How many times have you ever thought about a neat concept only to find out later that somebody is already making tons of money with the concept? Now, you’re probably saying to yourself, “I better patent my next idea before it’s too late.” But you’re probably wondering how you can patent your next idea. The first step is to determine whether your idea is patentable. This is the prudent step to take before you invest your time, energy, and money in preparing a patent application. By taking this as your first step, you gain the peace of mind and confidence that the odds for your application to turn into an actual U.S. patent are to your favor.
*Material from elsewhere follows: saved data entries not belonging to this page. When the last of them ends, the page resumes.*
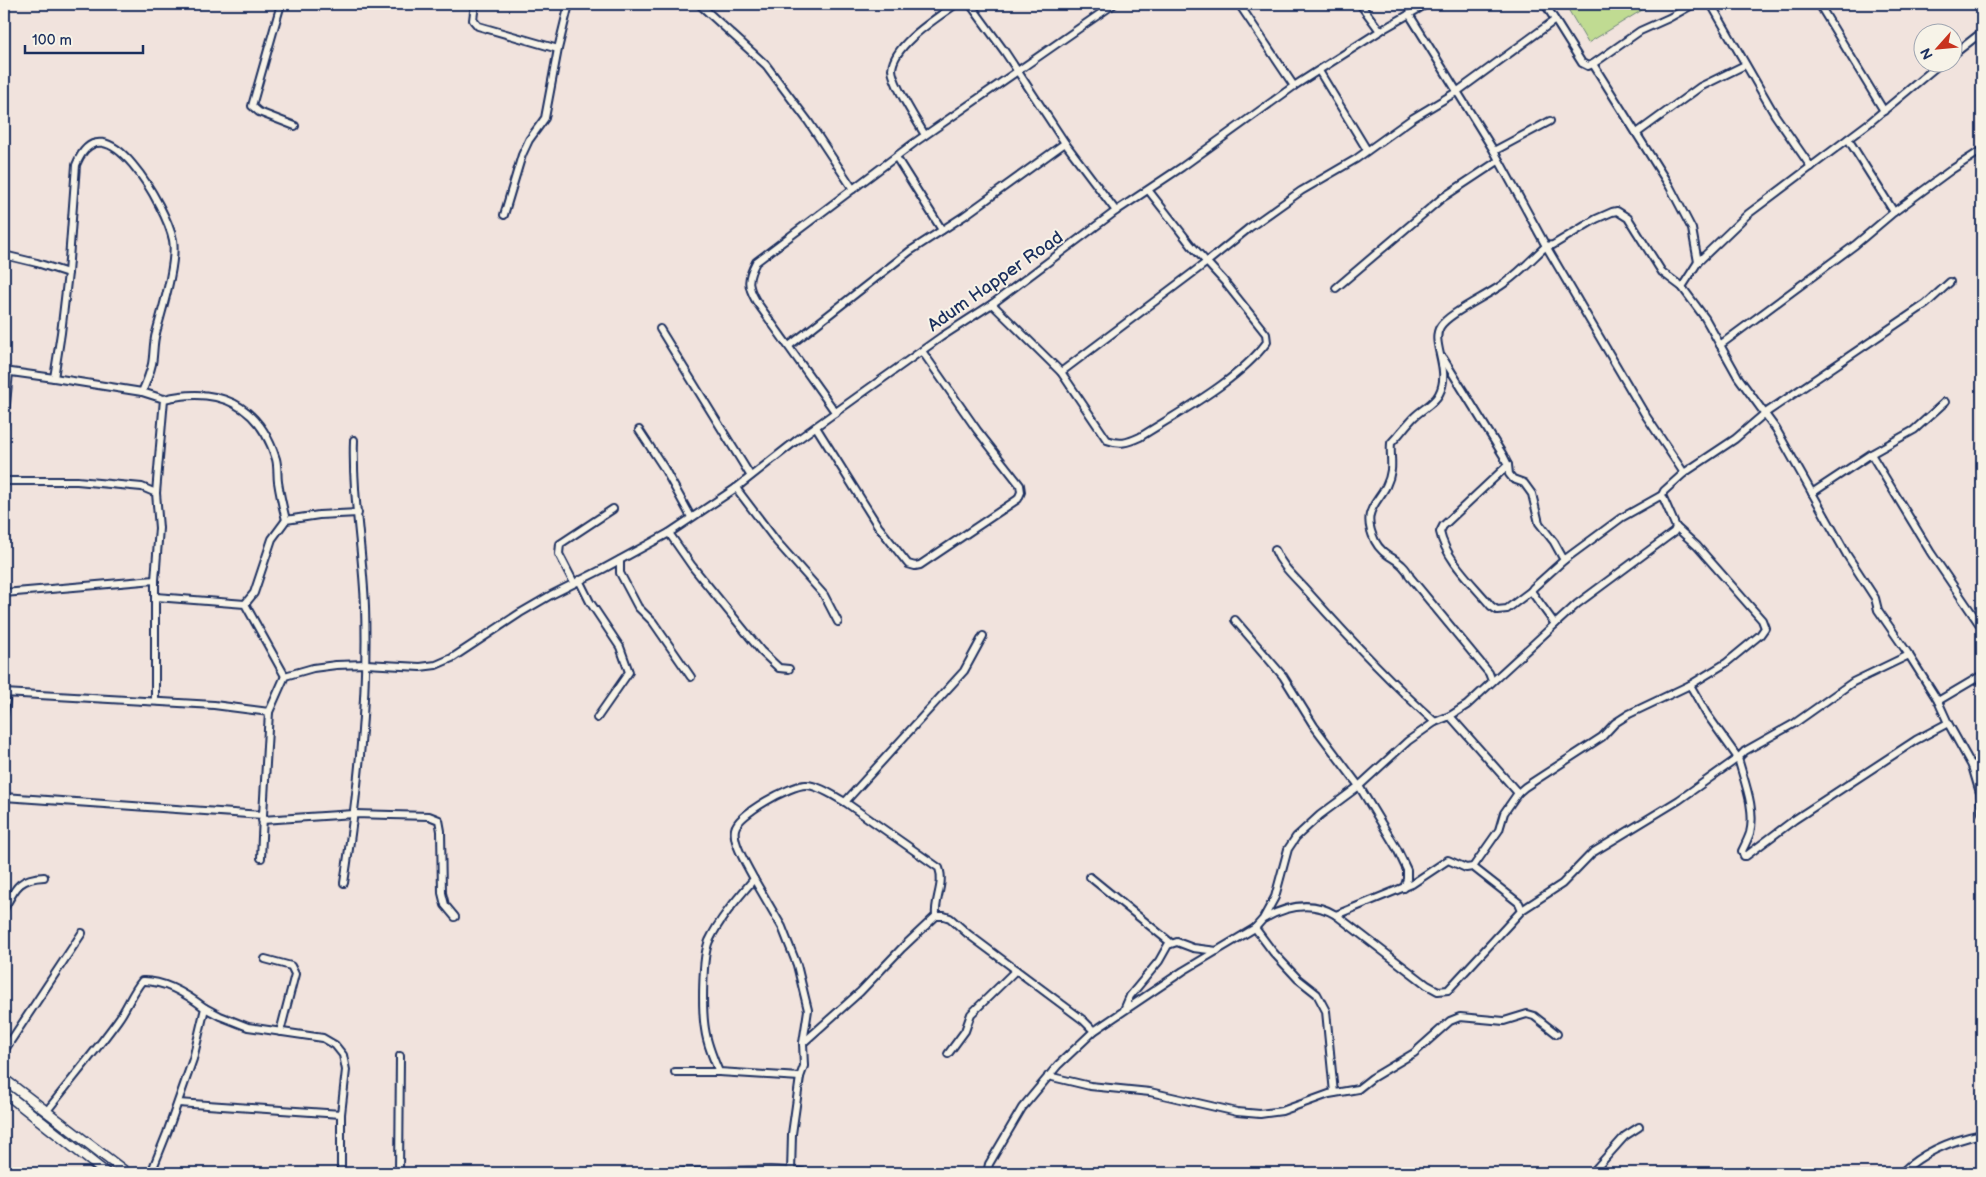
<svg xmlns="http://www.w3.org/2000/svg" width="1986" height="1177" viewBox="0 0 1986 1177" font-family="'Balsamiq Sans',sans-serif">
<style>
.pitch{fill:#c0db92;stroke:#6e8578}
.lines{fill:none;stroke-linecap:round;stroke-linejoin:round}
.street-casing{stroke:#1b2f5e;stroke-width:10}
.secondary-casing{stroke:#1b2f5e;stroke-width:12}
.street{stroke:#f7f3e8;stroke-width:6}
.secondary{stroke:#f7f3e8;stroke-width:9}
.labels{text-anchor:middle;stroke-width:4;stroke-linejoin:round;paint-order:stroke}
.street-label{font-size:18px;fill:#1b2f5e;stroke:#f7f3e8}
</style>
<rect width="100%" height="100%" fill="#f1e3dd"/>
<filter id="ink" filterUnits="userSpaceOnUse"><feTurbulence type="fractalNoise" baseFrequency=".02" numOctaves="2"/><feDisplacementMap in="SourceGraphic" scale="10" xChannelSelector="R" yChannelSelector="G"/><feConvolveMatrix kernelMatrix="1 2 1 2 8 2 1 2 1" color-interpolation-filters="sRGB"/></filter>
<g filter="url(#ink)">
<!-- pitch -->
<path class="pitch" d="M1565,4H1652L1588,43Z"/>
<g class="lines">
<!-- street casing -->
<g class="street-casing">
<g id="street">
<path d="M281,4L252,106L259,112L295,126"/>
<path d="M475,4L473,20L478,26L558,49"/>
<path d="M699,4L766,65L808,121L853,189"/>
<path d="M970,4L1005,52L1065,143L1116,211"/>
<path d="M1239,4L1294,86"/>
<path d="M1360,4L1380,31"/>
<path d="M1545,4L1582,63L1588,66L1593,64L1640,31L1669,18L1694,4"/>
<path d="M1711,4L1775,115L1811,167"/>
<path d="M1819,4L1884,111"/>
<path d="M1409,14L1494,151L1546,246L1646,416L1684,473"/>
<path d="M1954,54L1982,32"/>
<path d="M1593,64L1670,187L1692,229L1698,262"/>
<path d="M1319,71L1367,150"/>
<path d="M1637,133L1700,87L1745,65"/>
<path d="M925,135C917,121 892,83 892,69C894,44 937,18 956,4"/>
<path d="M1848,139L1894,212"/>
<path d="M1494,151L1550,121"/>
<path d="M896,157L942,230"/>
<path d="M504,215L522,155L529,140L545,118L558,49L569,4"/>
<path d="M4,255L37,263L68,273"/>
<path d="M1682,287L1698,262L1748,214L1869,123L1942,62"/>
<path d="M1336,288L1442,198L1498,161"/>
<path d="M992,304L1061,372L1107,440C1120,445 1127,443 1140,437C1181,411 1238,381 1267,342L1266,334L1224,281L1191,245L1149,191"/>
<path d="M660,329L750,475"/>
<path d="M1720,345L1855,245L1894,212L1951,170L1982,150"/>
<path d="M789,346L910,251L964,216L1065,143"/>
<path d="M1443,358L1503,455L1508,465L1509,474L1513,479L1524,483L1532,494L1539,523L1554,542L1564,560"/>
<path d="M4,371L54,378L61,333L68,273L76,165C104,95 167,209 173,240C177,263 162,310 156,333C153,343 154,354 152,364C150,373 146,383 142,392"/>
<path d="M1061,372L1207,262L1249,228L1301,191L1356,159L1413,118L1458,91L1555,20"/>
<path d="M54,378L142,392L164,399L156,493"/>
<path d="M164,399C218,386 259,404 276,459C278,466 277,475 278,482C280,495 283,508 286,520L319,515L358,513"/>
<path d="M836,413L756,301C747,285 747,279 756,262L914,143L1114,4"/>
<path d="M4,426L9,372"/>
<path d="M816,427L878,526L908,564L915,566L920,565L1018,499L1021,492L1020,485L977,430L922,351"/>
<path d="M639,430L664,468L691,517"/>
<path d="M1871,454L1914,430L1945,402"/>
<path d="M1508,465L1443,526L1440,532C1446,560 1473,584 1491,606L1497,610L1507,609L1531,591"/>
<path d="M4,481H77L142,487L156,493L159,528L155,580V701"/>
<path d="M736,488L777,542L824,595L838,622"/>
<path d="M1812,493L1871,454L1931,553L1982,628"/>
<path d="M669,533L692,566L761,651L779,668L789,669"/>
<path d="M1275,550C1282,567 1296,578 1308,592C1347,636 1390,682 1435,722"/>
<path d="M620,560V573L638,607L653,622L691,677"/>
<path d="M579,580L590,602L620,647L629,672L597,718"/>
<path d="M574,583L559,554L560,544L613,509"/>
<path d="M4,593L155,580"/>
<path d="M156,597L245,604L285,676"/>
<path d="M245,604L254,593L272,539L286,520"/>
<path d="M1235,620L1283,676L1314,726L1359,786L1397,849L1407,870V879L1404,888"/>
<path d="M1555,624L1531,591L1533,588L1564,560L1621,518L1662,495"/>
<path d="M1492,681L1489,673L1410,577C1403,558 1384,559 1375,541C1357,504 1387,502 1391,470C1392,461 1390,452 1391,443C1399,435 1406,425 1414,417C1422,409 1434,404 1439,394C1452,370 1430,343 1440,327C1448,313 1491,294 1506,282C1521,271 1533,258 1546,246L1553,245L1596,219L1612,212L1617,211L1628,218L1662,272L1682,287L1705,318L1738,377L1776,429L1847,555L1875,598L1878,610L1909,655L1938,701L1948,723L1972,766L1980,793L1982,813"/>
<path d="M1690,685L1706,713L1738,758L1745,751L1795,723L1853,682L1909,655"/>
<path d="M4,693L214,705L269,712"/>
<path d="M1938,701L1982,675"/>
<path d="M4,715L7,693"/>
<path d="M1450,716L1518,793"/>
<path d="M1972,766L1982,760"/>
<path d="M4,797L263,815L269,712L285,676L313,668L336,665L366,664L420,667L436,665L452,658L520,613L551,595L603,569L669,533L736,488L797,440L868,389L941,337L992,304L1116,211L1182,167L1294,86L1380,31L1427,4"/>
<path d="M845,802L939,868C945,884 934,900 936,916"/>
<path d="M262,820L354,814L429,816L439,820L441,831L442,893L445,905L455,917"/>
<path d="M261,858L263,816"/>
<path d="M1090,877L1171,943"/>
<path d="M754,879L782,927L797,965L808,1010L803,1043L804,1066L800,1077L792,1134L791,1172"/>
<path d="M344,883C358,791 368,700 365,607C363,551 352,496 354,440"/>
<path d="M4,909C15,889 18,878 44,877"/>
<path d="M1522,910L1562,884L1592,853L1679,800L1738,758C1744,781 1756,809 1750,833C1748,839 1745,845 1742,851L1744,856H1746L1794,820L1916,740L1948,723"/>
<path d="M1336,915L1427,985L1438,991L1448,990L1522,910L1519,903L1473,867"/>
<path d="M1265,918C1287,906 1312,900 1336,915L1412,884L1448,860L1466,868L1473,867L1499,830L1504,813L1518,793L1525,787L1602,737L1615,723L1629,714L1690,685L1726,663L1760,635L1765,628L1762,620L1697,546L1676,527"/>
<path d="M1255,928L1273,952L1298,979L1317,994L1326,1011L1334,1093"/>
<path d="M265,959L291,966L295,974L280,1032"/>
<path d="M205,1008L220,1016L248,1027L323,1038L335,1045L343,1055L346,1070L341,1114V1173"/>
<path d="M1124,1010L1130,996L1159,961L1168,945L1177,942L1193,948L1217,951"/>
<path d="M803,1043L860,992L902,948L936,916H944L950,918L968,934L1083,1020L1094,1031"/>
<path d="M4,1051L82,933"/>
<path d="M948,1054L965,1031L971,1014L1016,970"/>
<path d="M675,1072H719"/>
<path d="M1048,1076L1090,1086L1150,1092L1237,1112L1260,1114L1282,1111L1329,1094L1358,1089L1372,1078L1414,1053L1450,1021L1460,1017L1504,1021L1527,1014L1534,1016L1557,1034"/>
<path d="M800,1077L719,1072C713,1058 707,1044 705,1029C702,1011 702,957 709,941C720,918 737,899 754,879C748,867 732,843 735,829C738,814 790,785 806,785C818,785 834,796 845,802L964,671L983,636"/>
<path d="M178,1103L341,1114"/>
<path d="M46,1112C70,1081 95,1052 118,1020C127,1008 132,993 142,981C163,980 188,995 205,1008L193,1059L167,1133L151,1173"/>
<path d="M399,1173L400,1056"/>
<path d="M987,1173L989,1164L1022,1108L1058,1065L1094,1031L1183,971L1255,928L1263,919L1275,897L1288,849L1296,837L1320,815L1359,786L1408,741L1435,722L1450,716L1467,705L1577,604L1674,532L1676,527L1662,495L1664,491L1684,473L1735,439L1764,414L1926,304L1950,282"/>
<path d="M1592,1173L1625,1136L1639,1127"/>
<path d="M1901,1173C1923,1152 1953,1140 1982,1134"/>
</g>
</g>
<!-- secondary casing -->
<g class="secondary-casing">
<g id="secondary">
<path d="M4,1079L127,1173"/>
<path d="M4,1092L106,1173"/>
<path d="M683,1173L770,1171L802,1173"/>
</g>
</g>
<!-- street -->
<use href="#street" class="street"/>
<!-- secondary -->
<use href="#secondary" class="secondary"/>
</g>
</g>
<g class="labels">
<!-- street labels -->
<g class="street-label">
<text transform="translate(995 281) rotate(-35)" y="6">Adum Happer Road</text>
</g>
</g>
<!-- margin -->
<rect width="1986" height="1177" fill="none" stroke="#f7f3e8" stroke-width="20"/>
<rect x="10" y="10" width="1966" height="1157" fill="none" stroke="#1b2f5e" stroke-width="2" filter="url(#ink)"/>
<!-- north arrow -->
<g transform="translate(1938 48) rotate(243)"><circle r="24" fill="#f7f3e8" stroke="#9fa5b1"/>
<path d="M0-4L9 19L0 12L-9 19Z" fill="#c8321e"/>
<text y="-8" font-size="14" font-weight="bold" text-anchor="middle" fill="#1b2f5e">N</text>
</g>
<!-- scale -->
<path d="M25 45v8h118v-8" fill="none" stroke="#1b2f5e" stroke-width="2.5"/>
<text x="32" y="45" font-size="15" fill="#1b2f5e" stroke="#f7f3e8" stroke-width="4" paint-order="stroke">100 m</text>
</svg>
U.S. patent laws limit the types of ideas that can be patented. Several courts have interpreted this statute to generally mean that the types of ideas, which can be patented, are those that produce useful, concrete, and tangible results. For example, mathematical algorithms, formulas, laws of nature, or calculations are not considered patentable subject matter because they are considered abstract ideas that do not necessarily create tangible results. Thus, until the algorithm or formula is utilized to create a product that can touched, the algorithm or formula remains outside the patentable subject matter.
Courts have also interpreted the term “article of manufacture” of the statute to restrict naturally existing things from being patented. For instance, a naturally existing bacterium cannot be patented. However, a human engineered bacterium is considered a patentable subject matter. Other types of inventions that fall within the patentable subject matter include mechanical and electrical elements, combination of mechanical or electrical elements, mechanisms, methods of manufacturing, methods of doing business, and chemical compounds as explained in https://www.jpost.com/Special-Content/Harness-Your-Creativity-and-Become-an-Inventor-with-InventHelp-574856 post too.
The requirement of utility generally does not present any problem with mechanical and electrical devices. The requirement of utility sometimes presents a problem for biotech inventions, particularly for biotech inventions that seek to treat diseases. So long as the patent application contains data demonstrating the efficacy of the invention, the requirement of utility can usually be met. The United States Patent and Trademark Office (USPTO) may also reject based on lack of utility an application that appears to be a perpetual motion machine.
For the applicant’s invention to be novel, the invention:
(1) must not have been known or used by others in this country before the invention of the applicant,
(2) must not have been described in a patent application filed in the U.S. by others before the invention by applicant,
(3) must not have been patented or described in printed publication anywhere more than 1 year before the application,
(4) must not have been in public use or on sale by others in this country more than 1 year before the patent application, or
(5) must not have been made in the U.S. by others prior to the invention date determined during an interference proceeding in the U.S. Patent Office.
As you can see the process is not complicated at all for some people, but it is very complicated to other people so it would be wise to hire a professional company, such as InventHelp, to guide in your patenting process.